In this infamous massacre, John Moore (1), our progenitor, was shot dead in his garden. His wife, finding him dead, covered his body with a sheet, and fled to a malt-kiln for safety. That night she was delivered of a son, the John Moor (2), who was among the early settlers of Londonderry, New Hampshire. Mrs. Moor had two daughters, Elizabeth and Beatrix, whom she left in the care of a servant while she fled for safety. She remained in the malt kiln three days, when she took her young son and returned to her house. She found the body of her husband had been taken away, and the daughters and servant had gone, and the house deserted and she alone with her babe.

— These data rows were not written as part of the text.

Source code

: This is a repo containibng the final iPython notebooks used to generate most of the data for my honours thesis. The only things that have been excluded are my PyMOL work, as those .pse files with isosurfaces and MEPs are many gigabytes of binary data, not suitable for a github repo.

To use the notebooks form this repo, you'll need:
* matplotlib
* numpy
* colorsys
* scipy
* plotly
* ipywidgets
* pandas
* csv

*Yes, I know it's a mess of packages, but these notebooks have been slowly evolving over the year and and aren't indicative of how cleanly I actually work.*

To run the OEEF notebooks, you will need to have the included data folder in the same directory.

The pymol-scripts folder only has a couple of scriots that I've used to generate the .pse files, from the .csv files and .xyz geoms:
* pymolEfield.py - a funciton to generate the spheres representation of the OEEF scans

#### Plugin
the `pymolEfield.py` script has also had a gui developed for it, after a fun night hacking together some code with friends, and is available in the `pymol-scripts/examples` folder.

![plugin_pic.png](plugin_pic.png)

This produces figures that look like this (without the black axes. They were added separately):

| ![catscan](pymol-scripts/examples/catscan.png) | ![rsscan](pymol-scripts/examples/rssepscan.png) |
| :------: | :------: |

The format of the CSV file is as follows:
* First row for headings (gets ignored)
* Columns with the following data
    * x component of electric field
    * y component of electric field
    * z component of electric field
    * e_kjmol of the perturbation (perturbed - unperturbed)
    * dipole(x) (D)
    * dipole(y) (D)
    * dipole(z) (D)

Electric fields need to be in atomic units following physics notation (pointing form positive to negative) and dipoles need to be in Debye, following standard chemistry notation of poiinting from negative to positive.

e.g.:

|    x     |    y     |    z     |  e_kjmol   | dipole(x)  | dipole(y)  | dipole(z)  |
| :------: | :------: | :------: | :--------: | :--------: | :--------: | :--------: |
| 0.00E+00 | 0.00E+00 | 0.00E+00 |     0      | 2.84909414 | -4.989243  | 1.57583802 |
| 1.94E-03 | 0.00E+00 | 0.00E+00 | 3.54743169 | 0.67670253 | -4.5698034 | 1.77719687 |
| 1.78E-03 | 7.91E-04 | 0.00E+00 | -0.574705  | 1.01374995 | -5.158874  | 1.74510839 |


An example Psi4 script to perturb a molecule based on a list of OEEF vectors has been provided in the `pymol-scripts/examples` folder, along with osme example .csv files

Her husband's brother, Samuel Moor, with most of her family relatives, had removed some time before this event, to Antrim Co., Ireland. By the help of friends, she Joined her relatives in Ireland. Two years later, the servant brought the two daughters to her.

Chapter 1 pg 8

Our forefathers in Scotland were Presbyterians, but were obliged to worship in form according to regulations of the established church of England. They looked to America as the only place where they could worship God according to the dictates of their own conscience.

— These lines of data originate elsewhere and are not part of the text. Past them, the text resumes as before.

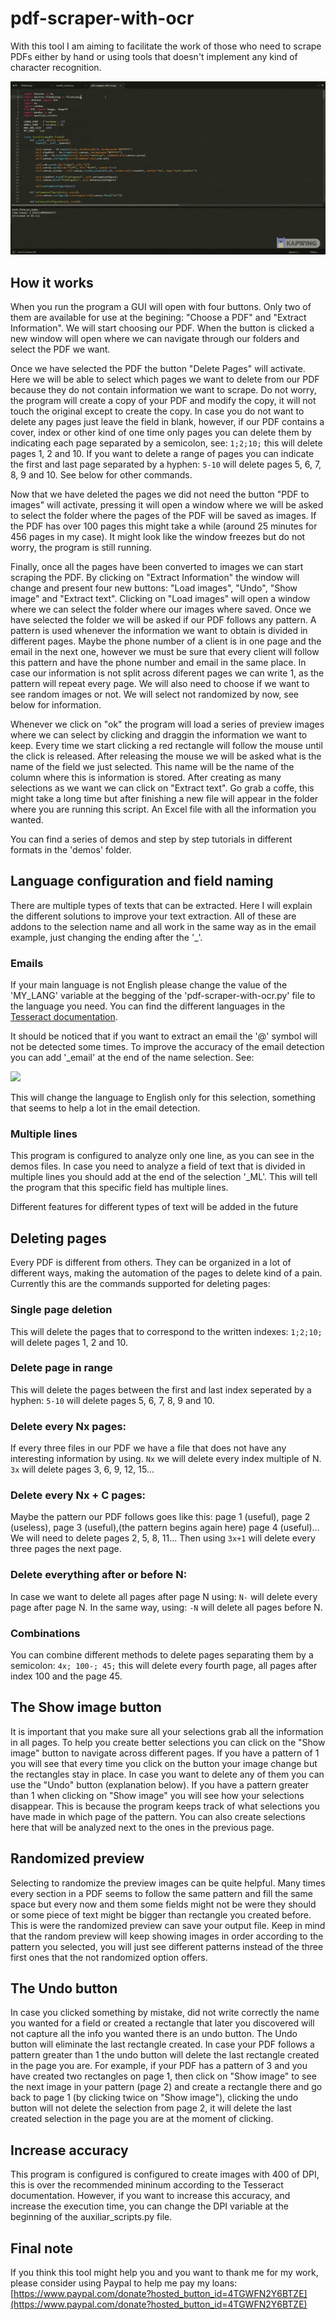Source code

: # pdf-scraper-with-ocr
With this tool I am aiming to facilitate the work of those who need to scrape PDFs either by hand or using tools that doesn't implement any kind of character recognition.

[![Screencast](https://github.com/JacoboGuijar/pdf-scraper-with-ocr/blob/main/demos/Usage%20demo.gif)](https://github.com/JacoboGuijar/pdf-scraper-with-ocr/blob/main/demos/Usage%20demo.gif)


## How it works
When you run the program a GUI will open with four buttons. Only two of them are available for use at the begining: "Choose a PDF" and "Extract Information". We will start choosing our PDF. When the button is clicked a new window will open where we can navigate through our folders and select the PDF we want.

Once we have selected the PDF the button "Delete Pages" will activate. Here we will be able to select which pages we want to delete from our PDF because they do not contain information we want to scrape. Do not worry, the program will create a copy of your PDF and modify the copy, it will not touch the original except to create the copy. In case you do not want to delete any pages just leave the field in blank, however, if our PDF contains a cover, index or other kind of one time only pages you can delete them by indicating each page separated by a semicolon, see: `1;2;10;` this will delete pages 1, 2 and 10. If you want to delete a range of pages you can indicate the first and last page separated by a hyphen: `5-10` will delete pages 5, 6, 7, 8, 9 and 10. See below for other commands.

Now that we have deleted the pages we did not need the button "PDF to images" will activate, pressing it will open a window where we will be asked to select the folder where the pages of the PDF will be saved as images. If the PDF has over 100 pages this might take a while (around 25 minutes for 456 pages in my case). It might look like the window freezes but do not worry, the program is still running.

Finally, once all the pages have been converted to images we can start scraping the PDF. By clicking on "Extract Information" the window will change and present four new buttons: "Load images", "Undo", "Show image" and "Extract text". Clicking on "Load images" will open a window where we can select the folder where our images where saved. Once we have selected the folder we will be asked if our PDF follows any pattern. A pattern is used whenever the information we want to obtain is divided in different pages. Maybe the phone number of a client is in one page and the email in the next one, however we must be sure that every client will follow this pattern and have the phone number and email in the same place. In case our information is not split across diferent pages we can write 1, as the pattern will repeat every page. We will also need to choose if we want to see random images or not. We will select not randomized by now, see below for information. 

Whenever we click on "ok" the program will load a series of preview images where we can select by clicking and draggin the information we want to keep. Every time we start clicking a red rectangle will follow the mouse until the click is released. After releasing the mouse we will be asked what is the name of the field we just selected. This name will be the name of the column where this is information is stored. After creating as many selections as we want we can click on "Extract text". Go grab a coffe, this might take a long time but after finishing a new file will appear in the folder where you are running this script. An Excel file with all the information you wanted.

You can find a series of demos and step by step tutorials in different formats in the 'demos' folder.

## Language configuration and field naming
There are multiple types of texts that can be extracted. Here I will explain the different solutions to improve your text extraction. All of these are addons to the selection name and all work in the same way as in the email example, just changing the ending after the '\_'.
### Emails
If your main language is not English please change the value of the 'MY_LANG' variable at the begging of the 'pdf-scraper-with-ocr.py' file to the language you need. You can find the different languages in the [Tesseract documentation](https://tesseract-ocr.github.io/tessdoc/Data-Files.html). 

It should be noticed that if you want to extract an email the '@' symbol will not be detected some times. To improve the accuracy of the email detection you can add '\_email' at the end of the name selection. See:

![](https://i.imgur.com/gughskB.png)

This will change the language to English only for this selection, something that seems to help a lot in the email detection.
### Multiple lines
This program is configured to analyze only one line, as you can see in the demos files. In case you need to analyze a field of text that is divided in multiple lines you should add at the end of the selection '\_ML'. This will tell the program that this specific field has multiple lines. 

Different features for different types of text will be added in the future

## Deleting pages
Every PDF is different from others. They can be organized in a lot of different ways, making the automation of the pages to delete kind of a pain. Currently this are the commands supported for deleting pages:
### Single page deletion
This will delete the pages that to correspond to the written indexes: `1;2;10;` will delete pages 1, 2 and 10.
### Delete page in range
This will delete the pages between the first and last index seperated by a hyphen: `5-10` will delete pages 5, 6, 7, 8, 9 and 10.
### Delete every Nx pages:
If every three files in our PDF we have a file that does not have any interesting information by using. `Nx` we will delete every index multiple of N. `3x` will delete pages 3, 6, 9, 12, 15...
### Delete every Nx + C pages:
Maybe the pattern our PDF follows goes like this: page 1 (useful), page 2 (useless), page 3 (useful),(the pattern begins again here) page 4 (useful)... We will need to delete pages 2, 5, 8, 11... Then using `3x+1` will delete every three pages the next page.
### Delete everything after or before N:
In case we want to delete all pages after page N using: `N-` will delete every page after page N. In the same way, using: `-N` will delete all pages before N. 
### Combinations
You can combine different methods to delete pages separating them by a semicolon: `4x; 100-; 45;` this will delete every fourth page, all pages after index 100 and the page 45.

## The Show image button
It is important that you make sure all your selections grab all the information in all pages. To help you create better selections you can click on the "Show image" button to navigate across different pages. If you have a pattern of 1 you will see that every time you click on the button your image change but the rectangles stay in place. In case you want to delete any of them you can use the "Undo" button (explanation below). If you have a pattern greater than 1 when clicking on "Show image" you will see how your selections disappear. This is because the program keeps track of what selections you have made in which page of the pattern. You can also create selections here that will be analyzed next to the ones in the previous page.

## Randomized preview
Selecting to randomize the preview images can be quite helpful. Many times every section in a PDF seems to follow the same pattern and fill the same space but every now and them some fields might not be were they should or some piece of text might be bigger than rectangle you created before. This is were the randomized preview can save your output file. Keep in mind that the random preview will keep showing images in order according to the pattern you selected, you will just see different patterns instead of the three first ones that the not randomized option offers.

## The Undo button
In case you clicked something by mistake, did not write correctly the name you wanted for a field or created a rectangle that later you discovered will not capture all the info you wanted there is an undo button. The Undo button will eliminate the last rectangle created. In case your PDF follows a pattern greater than 1 the undo button will delete the last rectangle created in the page you are. For example, if your PDF has a pattern of 3 and you have created two rectangles on page 1, then click on "Show image" to see the next image in your pattern (page 2) and create a rectangle there and go back to page 1 (by clicking twice on "Show image"), clicking the undo button will not delete the selection from page 2, it will delete the last created selection in the page you are at the moment of clicking.

## Increase accuracy
This program is configured is configured to create images with 400 of DPI, this is over the recommended mininum according to the Tesseract documentation. However, if you want to increase this accuracy, and increase the execution time, you can change the DPI variable at the beginning of the auxiliar_scripts.py file.

## Final note
If you think this tool might help you and you want to thank me for my work, please consider using Paypal to help me pay my loans: [https://www.paypal.com/donate?hosted_button_id=4TGWFN2Y6BTZE](https://www.paypal.com/donate?hosted_button_id=4TGWFN2Y6BTZE)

On March 26, 1718, I find two hundred from the North of Ireland signed a memorial to Samuel Shute, Governor of Massachusetts to assure his excellency of their sincere and hearty inclination to transport themselves to that very excellent and renowned plantation, upon their receiving from his excellency suitable encouragement. Among the signers of this memorial I find the names of John Moor (1), Samuel Moor (1), and William Cochran, afterwards the father-in-law of John Moor (1). Gov. Shute promised the memorialists a township twelve miles square of the unoccupied lands in New England, and sixteen families made immediate preparation to leave Ireland for America, arriving in Boston, August, 1718. These emigrants did not make the selection of their lands until April 11, 1719.

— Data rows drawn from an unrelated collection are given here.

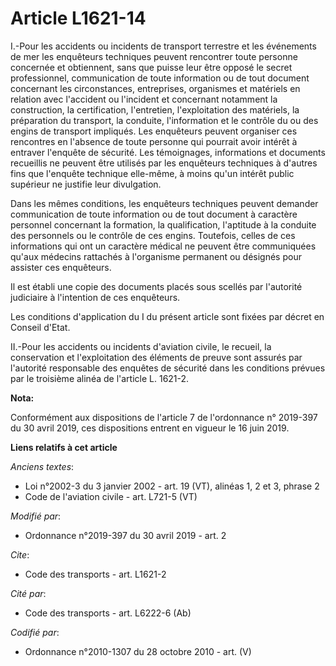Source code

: # Article L1621-14

I.-Pour les accidents ou incidents de transport terrestre et les événements de mer les enquêteurs techniques peuvent
rencontrer toute personne concernée et obtiennent, sans que puisse leur être opposé le secret professionnel, communication de
toute information ou de tout document concernant les circonstances, entreprises, organismes et matériels en relation avec
l'accident ou l'incident et concernant notamment la construction, la certification, l'entretien, l'exploitation des
matériels, la préparation du transport, la conduite, l'information et le contrôle du ou des engins de transport impliqués.
Les enquêteurs peuvent organiser ces rencontres en l'absence de toute personne qui pourrait avoir intérêt à entraver
l'enquête de sécurité. Les témoignages, informations et documents recueillis ne peuvent être utilisés par les enquêteurs
techniques à d'autres fins que l'enquête technique elle-même, à moins qu'un intérêt public supérieur ne justifie leur
divulgation.

Dans les mêmes conditions, les enquêteurs techniques peuvent demander communication de toute information ou de tout document
à caractère personnel concernant la formation, la qualification, l'aptitude à la conduite des personnels ou le contrôle de
ces engins. Toutefois, celles de ces informations qui ont un caractère médical ne peuvent être communiquées qu'aux médecins
rattachés à l'organisme permanent ou désignés pour assister ces enquêteurs.

Il est établi une copie des documents placés sous scellés par l'autorité judiciaire à l'intention de ces enquêteurs.

Les conditions d'application du I du présent article sont fixées par décret en Conseil d'Etat.

II.-Pour les accidents ou incidents d'aviation civile, le recueil, la conservation et l'exploitation des éléments de preuve
sont assurés par l'autorité responsable des enquêtes de sécurité dans les conditions prévues par le troisième alinéa de
l'article L. 1621-2.

**Nota:**

Conformément aux dispositions de l'article 7 de l'ordonnance n° 2019-397 du 30 avril 2019, ces dispositions entrent en
vigueur le 16 juin 2019.

**Liens relatifs à cet article**

_Anciens textes_:

  - Loi n°2002-3 du 3 janvier 2002 - art. 19 (VT), alinéas 1, 2 et 3, phrase 2
  - Code de l'aviation civile - art. L721-5 (VT)

_Modifié par_:

  - Ordonnance n°2019-397 du 30 avril 2019 - art. 2

_Cite_:

  - Code des transports - art. L1621-2

_Cité par_:

  - Code des transports - art. L6222-6 (Ab)

_Codifié par_:

  - Ordonnance n°2010-1307 du 28 octobre 2010 - art. (V)
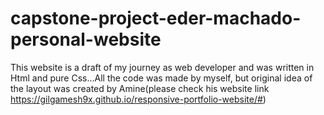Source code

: # capstone-project-eder-machado-personal-website
This website is a draft of my journey as web developer and was written in Html and pure Css...All the code was made by myself, but original idea of the layout was created by Amine(please check his website link https://gilgamesh9x.github.io/responsive-portfolio-website/#)
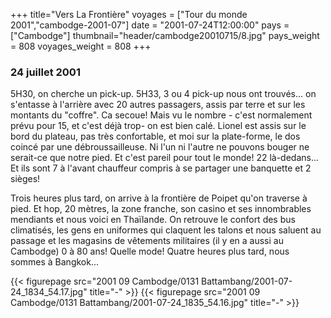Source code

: +++
title="Vers La Frontière"
voyages = ["Tour du monde 2001","cambodge-2001-07"]
date = "2001-07-24T12:00:00"
pays = ["Cambodge"]
thumbnail="header/cambodge20010715/8.jpg"
pays_weight = 808
voyages_weight = 808
+++
### 24 juillet 2001

5H30, on cherche un pick-up. 5H33, 3 ou 4 pick-up nous ont trouvés... on s'entasse 
à l'arrière avec 20 autres passagers, assis par terre et sur les montants du 
"coffre". Ca secoue! Mais vu le nombre - c'est normalement prévu pour 15, et 
c'est déjà trop- on est bien calé. Lionel est assis sur le bord du plateau, 
pas très confortable, et moi sur la plate-forme, le dos coincé par une débroussailleuse. 
Ni l'un ni l'autre ne pouvons bouger ne serait-ce que notre pied. Et c'est pareil 
pour tout le monde! 22 là-dedans... Et ils sont 7 à l'avant chauffeur compris 
à se partager une banquette et 2 sièges!

Trois heures plus tard, on arrive à la frontière de Poipet qu'on traverse à 
pied. Et hop, 20 mètres, la zone franche, son casino et ses innombrables mendiants 
et nous voici en Thaïlande. On retrouve le confort des bus climatisés, les gens 
en uniformes qui claquent les talons et nous saluent au passage et les magasins 
de vêtements militaires (il y en a aussi au Cambodge) 0 à 80 ans! Quelle mode! 
Quatre heures plus tard, nous sommes à Bangkok...


<div id="TOTO">{{< figurepage src="2001 09 Cambodge/0131 Battambang/2001-07-24_1834_54.17.jpg" title="-"  >}}
{{< figurepage src="2001 09 Cambodge/0131 Battambang/2001-07-24_1835_54.16.jpg" title="-"  >}}
</DIV>

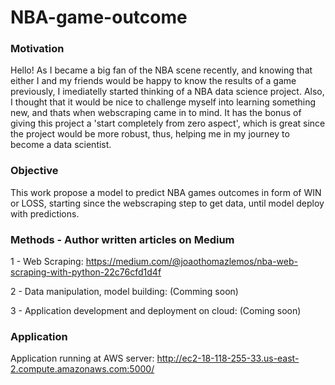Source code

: # NBA-game-outcome

### Motivation

Hello! As I became a big fan of the NBA scene recently, and knowing that either I and my friends would be happy to know the results of a game previously,
I imediatelly started thinking of a NBA data science project.
Also, I thought that it would be nice to challenge myself into learning something new, and thats when webscraping came in to mind. It has the bonus of giving this project a 'start completely from zero aspect', which is great since the project would be more robust, thus, helping me in my journey to become a data scientist.

### Objective

This work propose a model to predict NBA games outcomes in form of WIN or LOSS, starting since the webscraping step to get data,
until model deploy with predictions.

### Methods  - Author written articles on Medium


1 - Web Scraping: https://medium.com/@joaothomazlemos/nba-web-scraping-with-python-22c76cfd1d4f

2 - Data manipulation, model building: (Comming soon)

3 - Application development and deployment on cloud: (Coming soon)

### Application

Application running at AWS server: http://ec2-18-118-255-33.us-east-2.compute.amazonaws.com:5000/
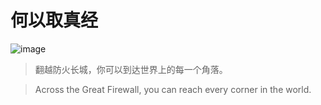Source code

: # 何以取真经

![image](https://user-images.githubusercontent.com/1940588/80364460-8e3ddb80-88b8-11ea-87e5-bcb761ad2970.png)

> 翻越防火长城，你可以到达世界上的每一个角落。

> Across the Great Firewall, you can reach every corner in the world.
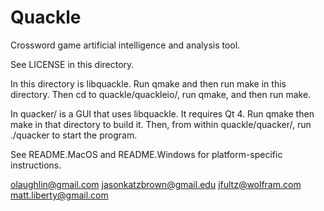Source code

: Quackle
=======

Crossword game artificial intelligence and analysis tool.

See LICENSE in this directory.

In this directory is libquackle. Run qmake and then run make in this directory. Then cd to quackle/quackleio/, run qmake, and then run make.

In quacker/ is a GUI that uses libquackle. It requires Qt 4. Run qmake then make in that directory to build it. Then, from within quackle/quacker/, run ./quacker to start the program.

See README.MacOS and README.Windows for platform-specific instructions.

olaughlin@gmail.com
jasonkatzbrown@gmail.edu
jfultz@wolfram.com
matt.liberty@gmail.com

When the news of their settlement reached Ireland, many families prepared to leave for America. It was agreed that the Moor's and their relatives should leave Ireland in company and settle together.

John Moor, son of Samuel Moor (1) remained in Ireland, but came to America in 1724. Samuel Moor (I) was 65 years old. Charter John (1), (John 1) was 27. William Cochran 55, and Andrew Todd 23. These with their families left Ireland in the Spring of 1720. On their passage the vessel was captured by pirates. While in their hands, a Mrs. Wilson was delivered of her first child. Their helpless innocence so moved the pirate band that after taking most of their money, they permitted them to go on their journey, bestowing upon Mrs. Wilson some valuable presents, among which was a silk dress, a piece of which I have in my possession, given me by Mrs. Robert C. Mack of Londonderry, N. H., in 1873.

The party arrived in Boston in June, 1720, and soon after joined their friends (who had previously come from Ireland in 1718), in Nutfield, later Londonderry, now Derry, N. H.